Set down each entry exactly; omit images.

▶ [Data provided]:
....................
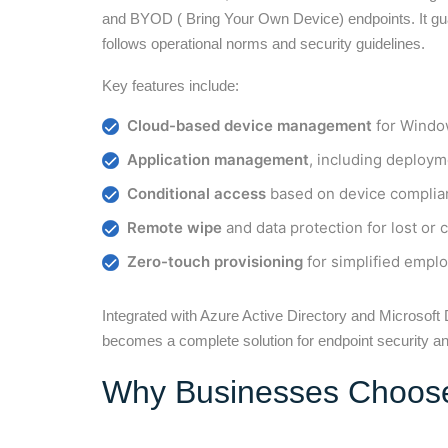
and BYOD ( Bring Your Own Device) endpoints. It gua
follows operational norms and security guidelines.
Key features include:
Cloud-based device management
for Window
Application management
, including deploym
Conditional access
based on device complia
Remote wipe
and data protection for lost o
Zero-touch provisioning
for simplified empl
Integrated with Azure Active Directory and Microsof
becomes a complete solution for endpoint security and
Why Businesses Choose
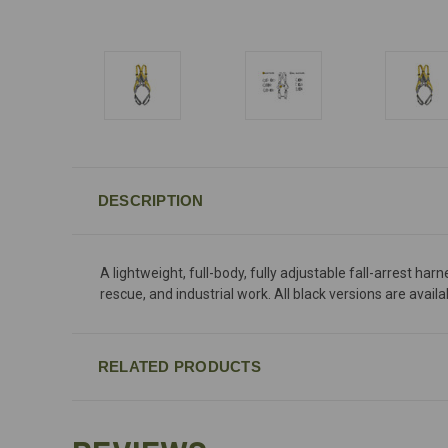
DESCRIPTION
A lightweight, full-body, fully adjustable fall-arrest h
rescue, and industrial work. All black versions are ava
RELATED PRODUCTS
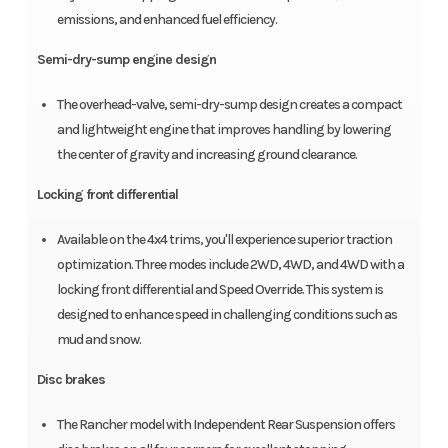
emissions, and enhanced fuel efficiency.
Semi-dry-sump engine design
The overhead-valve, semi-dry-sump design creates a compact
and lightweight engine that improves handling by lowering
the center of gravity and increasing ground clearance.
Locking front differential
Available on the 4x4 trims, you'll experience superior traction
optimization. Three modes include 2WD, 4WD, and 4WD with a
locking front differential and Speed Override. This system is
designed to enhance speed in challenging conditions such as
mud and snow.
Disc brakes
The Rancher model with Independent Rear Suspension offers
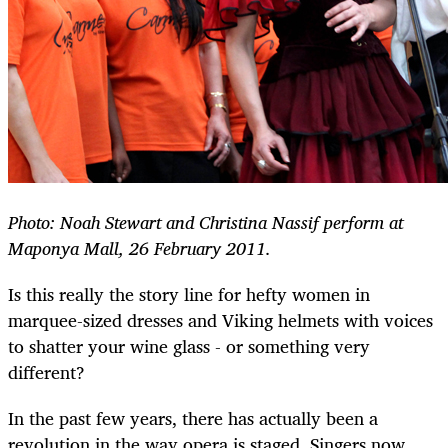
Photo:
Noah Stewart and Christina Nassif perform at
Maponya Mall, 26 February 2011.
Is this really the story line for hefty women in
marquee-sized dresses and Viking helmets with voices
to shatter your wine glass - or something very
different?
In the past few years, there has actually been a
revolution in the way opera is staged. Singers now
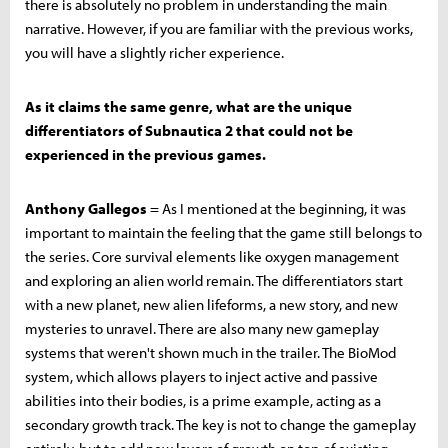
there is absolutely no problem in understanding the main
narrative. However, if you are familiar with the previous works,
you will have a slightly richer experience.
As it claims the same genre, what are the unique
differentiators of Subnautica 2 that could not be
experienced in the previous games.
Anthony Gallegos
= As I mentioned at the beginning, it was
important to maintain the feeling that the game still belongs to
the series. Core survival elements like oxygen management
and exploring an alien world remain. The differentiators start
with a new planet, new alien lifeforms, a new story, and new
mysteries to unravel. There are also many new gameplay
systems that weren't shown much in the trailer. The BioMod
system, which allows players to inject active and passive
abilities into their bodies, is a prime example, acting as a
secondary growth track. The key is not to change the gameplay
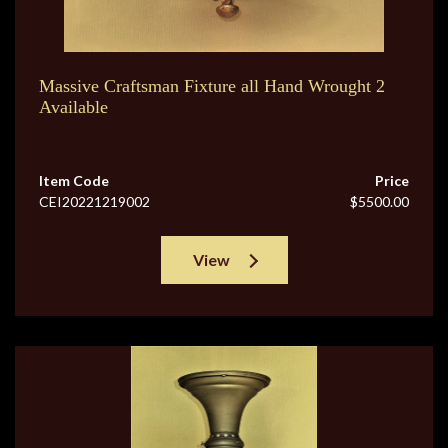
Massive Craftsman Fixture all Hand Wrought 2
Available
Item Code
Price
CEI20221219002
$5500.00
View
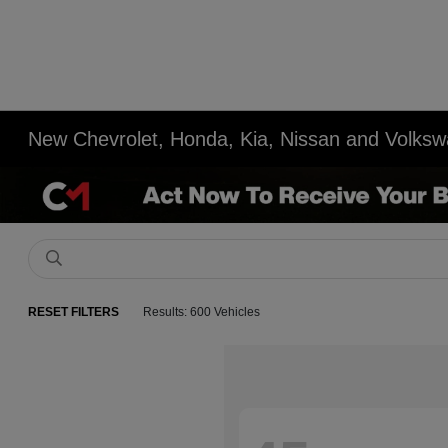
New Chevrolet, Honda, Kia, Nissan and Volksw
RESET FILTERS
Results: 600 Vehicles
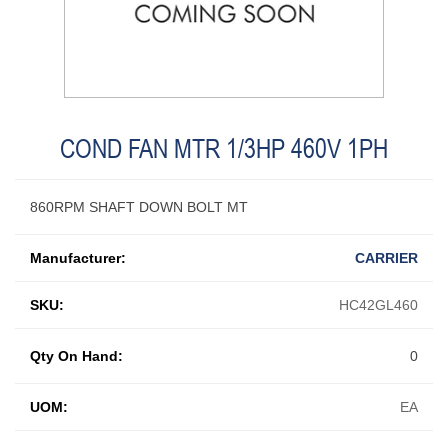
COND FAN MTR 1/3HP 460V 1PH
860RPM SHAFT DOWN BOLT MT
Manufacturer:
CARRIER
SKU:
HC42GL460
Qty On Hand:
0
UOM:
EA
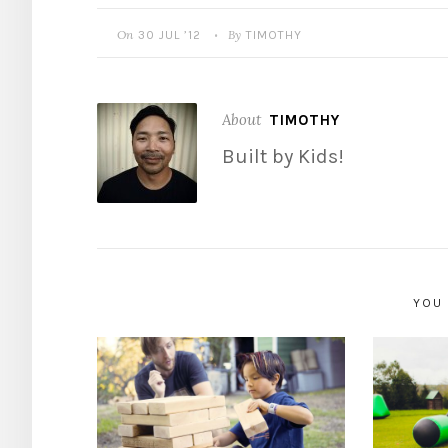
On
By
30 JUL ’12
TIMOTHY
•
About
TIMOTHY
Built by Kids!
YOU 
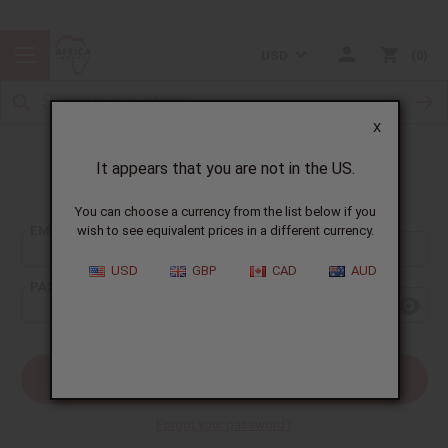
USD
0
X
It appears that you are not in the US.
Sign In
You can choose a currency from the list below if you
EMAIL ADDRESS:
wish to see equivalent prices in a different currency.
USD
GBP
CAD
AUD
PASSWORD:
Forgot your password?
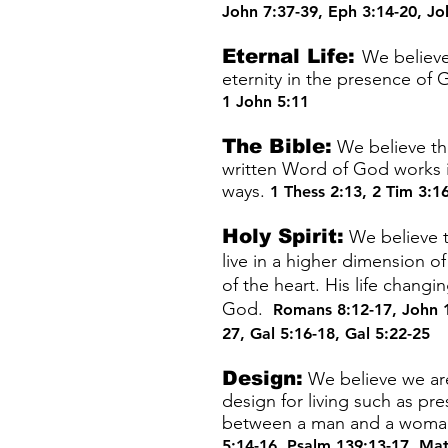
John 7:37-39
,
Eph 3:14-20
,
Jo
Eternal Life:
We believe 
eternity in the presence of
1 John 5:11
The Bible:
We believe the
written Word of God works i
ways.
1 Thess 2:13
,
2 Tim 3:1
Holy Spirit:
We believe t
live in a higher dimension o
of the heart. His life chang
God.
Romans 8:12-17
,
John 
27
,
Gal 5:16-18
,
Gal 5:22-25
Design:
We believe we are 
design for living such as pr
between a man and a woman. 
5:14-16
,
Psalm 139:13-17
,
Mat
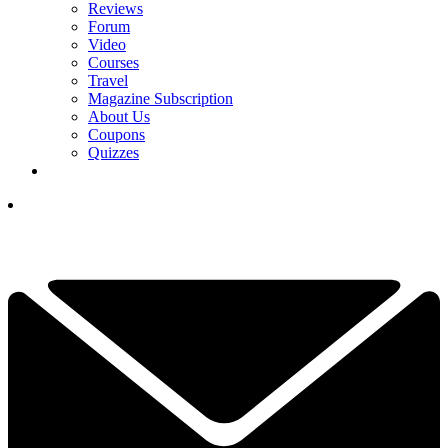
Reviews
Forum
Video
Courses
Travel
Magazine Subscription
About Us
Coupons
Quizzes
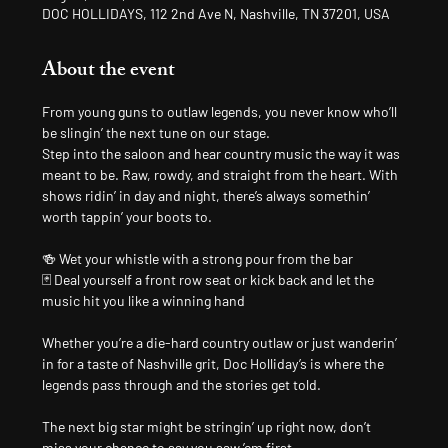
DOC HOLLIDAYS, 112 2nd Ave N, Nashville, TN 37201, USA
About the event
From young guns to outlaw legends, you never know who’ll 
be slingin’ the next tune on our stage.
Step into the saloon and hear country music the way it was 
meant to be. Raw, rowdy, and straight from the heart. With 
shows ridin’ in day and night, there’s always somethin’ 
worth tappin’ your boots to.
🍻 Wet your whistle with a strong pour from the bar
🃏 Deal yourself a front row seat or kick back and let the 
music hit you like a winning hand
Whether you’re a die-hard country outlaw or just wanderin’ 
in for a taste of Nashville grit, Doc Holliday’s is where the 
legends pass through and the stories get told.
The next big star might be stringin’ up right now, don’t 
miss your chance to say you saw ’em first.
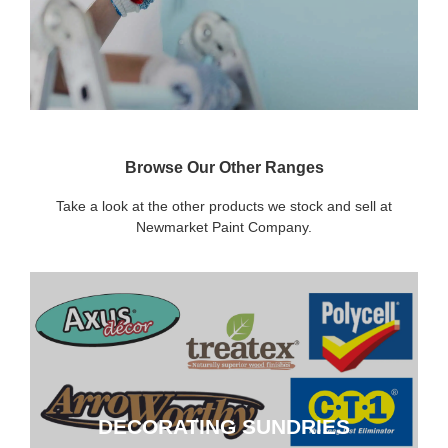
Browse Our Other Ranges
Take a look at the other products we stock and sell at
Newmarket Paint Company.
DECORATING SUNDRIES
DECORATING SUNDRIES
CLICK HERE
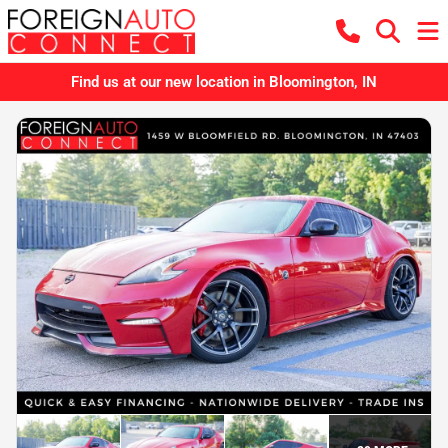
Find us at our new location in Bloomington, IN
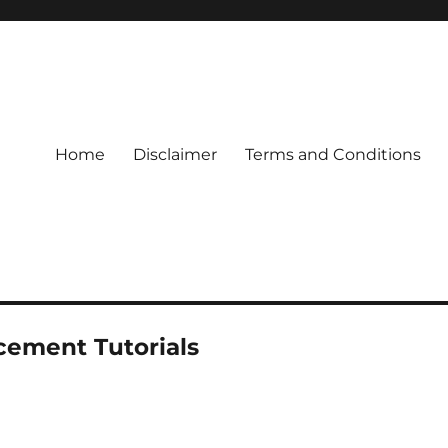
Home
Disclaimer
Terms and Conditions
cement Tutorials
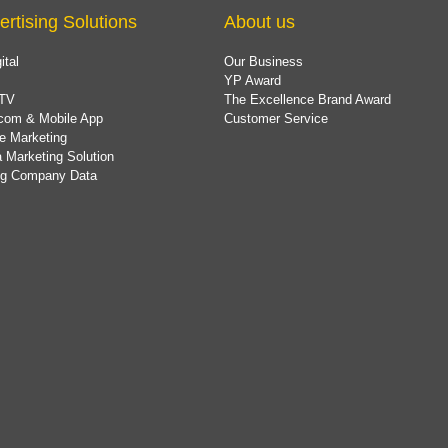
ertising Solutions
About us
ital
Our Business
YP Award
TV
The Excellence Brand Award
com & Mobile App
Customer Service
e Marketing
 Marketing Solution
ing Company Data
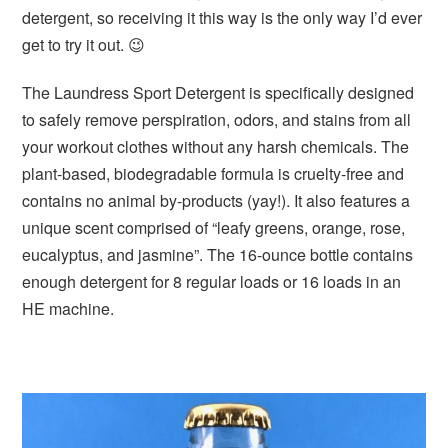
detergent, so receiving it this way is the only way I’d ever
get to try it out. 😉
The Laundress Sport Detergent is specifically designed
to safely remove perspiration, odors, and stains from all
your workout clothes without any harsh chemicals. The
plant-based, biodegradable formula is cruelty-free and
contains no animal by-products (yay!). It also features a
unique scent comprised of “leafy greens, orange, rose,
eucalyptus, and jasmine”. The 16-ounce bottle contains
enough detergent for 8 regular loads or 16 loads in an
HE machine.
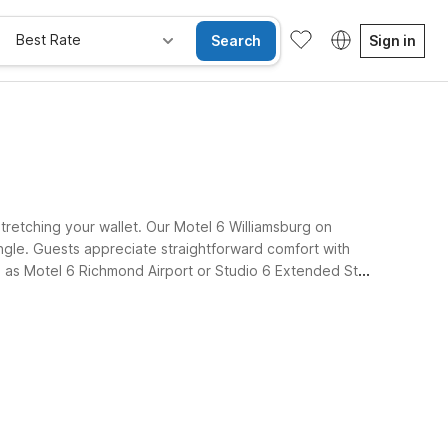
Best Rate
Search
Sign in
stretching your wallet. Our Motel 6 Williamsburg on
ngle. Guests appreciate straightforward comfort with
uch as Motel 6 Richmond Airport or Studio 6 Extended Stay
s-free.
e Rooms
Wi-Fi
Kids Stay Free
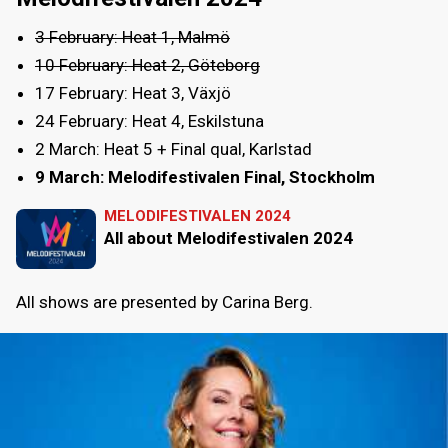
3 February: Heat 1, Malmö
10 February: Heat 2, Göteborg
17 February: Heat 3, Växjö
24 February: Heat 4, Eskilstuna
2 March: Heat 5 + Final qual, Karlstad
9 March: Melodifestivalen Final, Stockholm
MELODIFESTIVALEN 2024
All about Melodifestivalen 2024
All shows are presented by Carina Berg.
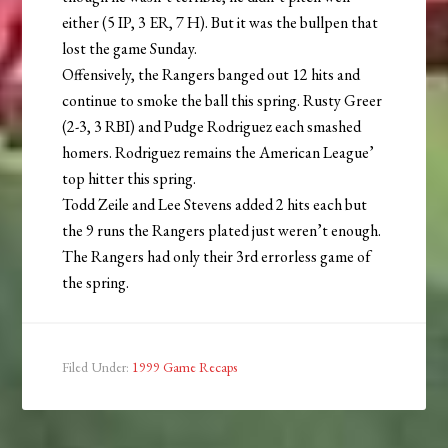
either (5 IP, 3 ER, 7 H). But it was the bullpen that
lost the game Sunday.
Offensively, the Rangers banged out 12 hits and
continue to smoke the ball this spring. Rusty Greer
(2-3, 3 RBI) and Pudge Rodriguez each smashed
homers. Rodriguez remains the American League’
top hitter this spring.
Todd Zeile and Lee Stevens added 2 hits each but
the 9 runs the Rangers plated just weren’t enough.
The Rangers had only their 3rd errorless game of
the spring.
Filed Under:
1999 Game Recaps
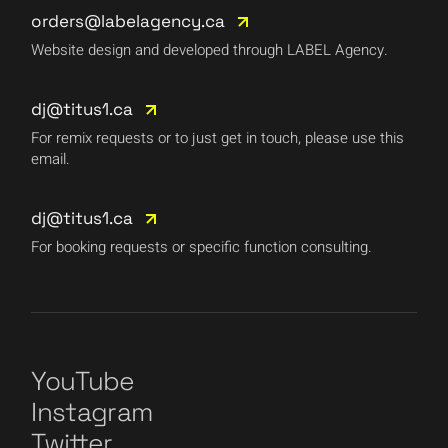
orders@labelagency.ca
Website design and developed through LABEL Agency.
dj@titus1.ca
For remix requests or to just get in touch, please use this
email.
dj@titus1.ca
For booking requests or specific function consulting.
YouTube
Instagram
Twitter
....................
▶ [Finished task]:
and BYOD ( Bring Your Own Device) endpoints. It gua
follows operational norms and security guidelines.
Key features include:
Cloud-based device management
for Window
Application management
, including deploym
Conditional access
based on device complia
Remote wipe
and data protection for lost o
Zero-touch provisioning
for simplified empl
Integrated with Azure Active Directory and Microsof
becomes a complete solution for endpoint security and
Why Businesses Choose
DESCRIPTION
A lightweight, full-body, fully adjustable fall-arrest h
rescue, and industrial work. All black versions are ava
RELATED PRODUCTS
emissions, and enhanced fuel efficiency.
Semi-dry-sump engine design
The overhead-valve, semi-dry-sump design creates a compact
and lightweight engine that improves handling by lowering
the center of gravity and increasing ground clearance.
Locking front differential
Available on the 4x4 trims, you'll experience superior traction
optimization. Three modes include 2WD, 4WD, and 4WD with a
locking front differential and Speed Override. This system is
designed to enhance speed in challenging conditions such as
mud and snow.
Disc brakes
The Rancher model with Independent Rear Suspension offers
Photo:
Noah Stewart and Christina Nassif perform at
Maponya Mall, 26 February 2011.
Is this really the story line for hefty women in
marquee-sized dresses and Viking helmets with voices
to shatter your wine glass - or something very
different?
In the past few years, there has actually been a
revolution in the way opera is staged. Singers now
there is absolutely no problem in understanding the main
narrative. However, if you are familiar with the previous works,
you will have a slightly richer experience.
As it claims the same genre, what are the unique
differentiators of Subnautica 2 that could not be
experienced in the previous games.
Anthony Gallegos
= As I mentioned at the beginning, it was
important to maintain the feeling that the game still belongs to
the series. Core survival elements like oxygen management
and exploring an alien world remain. The differentiators start
with a new planet, new alien lifeforms, a new story, and new
mysteries to unravel. There are also many new gameplay
systems that weren't shown much in the trailer. The BioMod
system, which allows players to inject active and passive
abilities into their bodies, is a prime example, acting as a
secondary growth track. The key is not to change the gameplay
Massive Craftsman Fixture all Hand Wrought 2
Available
Item Code
Price
CEI20221219002
$5500.00
View
New Chevrolet, Honda, Kia, Nissan and Volksw
RESET FILTERS
Results: 600 Vehicles
COND FAN MTR 1/3HP 460V 1PH
860RPM SHAFT DOWN BOLT MT
Manufacturer:
CARRIER
SKU:
HC42GL460
Qty On Hand:
0
UOM:
EA
On
By
30 JUL ’12
TIMOTHY
•
About
TIMOTHY
Built by Kids!
YOU 
USD
0
X
It appears that you are not in the US.
Sign In
You can choose a currency from the list below if you
EMAIL ADDRESS:
wish to see equivalent prices in a different currency.
USD
GBP
CAD
AUD
PASSWORD:
Forgot your password?
John 7:37-39
,
Eph 3:14-20
,
Jo
Eternal Life:
We believe 
eternity in the presence of
1 John 5:11
The Bible:
We believe the
written Word of God works i
ways.
1 Thess 2:13
,
2 Tim 3:1
Holy Spirit:
We believe t
live in a higher dimension o
of the heart. His life chang
God.
Romans 8:12-17
,
John 
27
,
Gal 5:16-18
,
Gal 5:22-25
Design:
We believe we are 
design for living such as pr
between a man and a woman. 
5:14-16
,
Psalm 139:13-17
,
Mat
Reviews
Forum
Video
Courses
Travel
Magazine Subscription
About Us
Coupons
Quizzes
DOC HOLLIDAYS, 112 2nd Ave N, Nashville, TN 37201, USA
About the event
From young guns to outlaw legends, you never know who’ll 
be slingin’ the next tune on our stage.
Step into the saloon and hear country music the way it was 
meant to be. Raw, rowdy, and straight from the heart. With 
shows ridin’ in day and night, there’s always somethin’ 
worth tappin’ your boots to.
🍻 Wet your whistle with a strong pour from the bar
🃏 Deal yourself a front row seat or kick back and let the 
music hit you like a winning hand
Whether you’re a die-hard country outlaw or just wanderin’ 
in for a taste of Nashville grit, Doc Holliday’s is where the 
legends pass through and the stories get told.
The next big star might be stringin’ up right now, don’t 
miss your chance to say you saw ’em first.
Browse Our Other Ranges
Take a look at the other products we stock and sell at
Newmarket Paint Company.
DECORATING SUNDRIES
DECORATING SUNDRIES
CLICK HERE
Find us at our new location in Bloomington, IN
Home
Disclaimer
Terms and Conditions
cement Tutorials
ertising Solutions
About us
ital
Our Business
YP Award
TV
The Excellence Brand Award
com & Mobile App
Customer Service
e Marketing
 Marketing Solution
ing Company Data
detergent, so receiving it this way is the only way I’d ever
get to try it out. 😉
The Laundress Sport Detergent is specifically designed
to safely remove perspiration, odors, and stains from all
your workout clothes without any harsh chemicals. The
plant-based, biodegradable formula is cruelty-free and
contains no animal by-products (yay!). It also features a
unique scent comprised of “leafy greens, orange, rose,
eucalyptus, and jasmine”. The 16-ounce bottle contains
enough detergent for 8 regular loads or 16 loads in an
HE machine.
Best Rate
Search
Sign in
stretching your wallet. Our Motel 6 Williamsburg on
ngle. Guests appreciate straightforward comfort with
uch as Motel 6 Richmond Airport or Studio 6 Extended Stay
s-free.
e Rooms
Wi-Fi
Kids Stay Free
3 February: Heat 1, Malmö
10 February: Heat 2, Göteborg
17 February: Heat 3, Växjö
24 February: Heat 4, Eskilstuna
2 March: Heat 5 + Final qual, Karlstad
9 March: Melodifestivalen Final, Stockholm
MELODIFESTIVALEN 2024
All about Melodifestivalen 2024
All shows are presented by Carina Berg.
either (5 IP, 3 ER, 7 H). But it was the bullpen that
lost the game Sunday.
Offensively, the Rangers banged out 12 hits and
continue to smoke the ball this spring. Rusty Greer
(2-3, 3 RBI) and Pudge Rodriguez each smashed
homers. Rodriguez remains the American League’
top hitter this spring.
Todd Zeile and Lee Stevens added 2 hits each but
the 9 runs the Rangers plated just weren’t enough.
The Rangers had only their 3rd errorless game of
the spring.
Filed Under:
1999 Game Recaps
orders@labelagency.ca
Website design and developed through LABEL Agency.
dj@titus1.ca
For remix requests or to just get in touch, please use this
email.
dj@titus1.ca
For booking requests or specific function consulting.
YouTube
Instagram
Twitter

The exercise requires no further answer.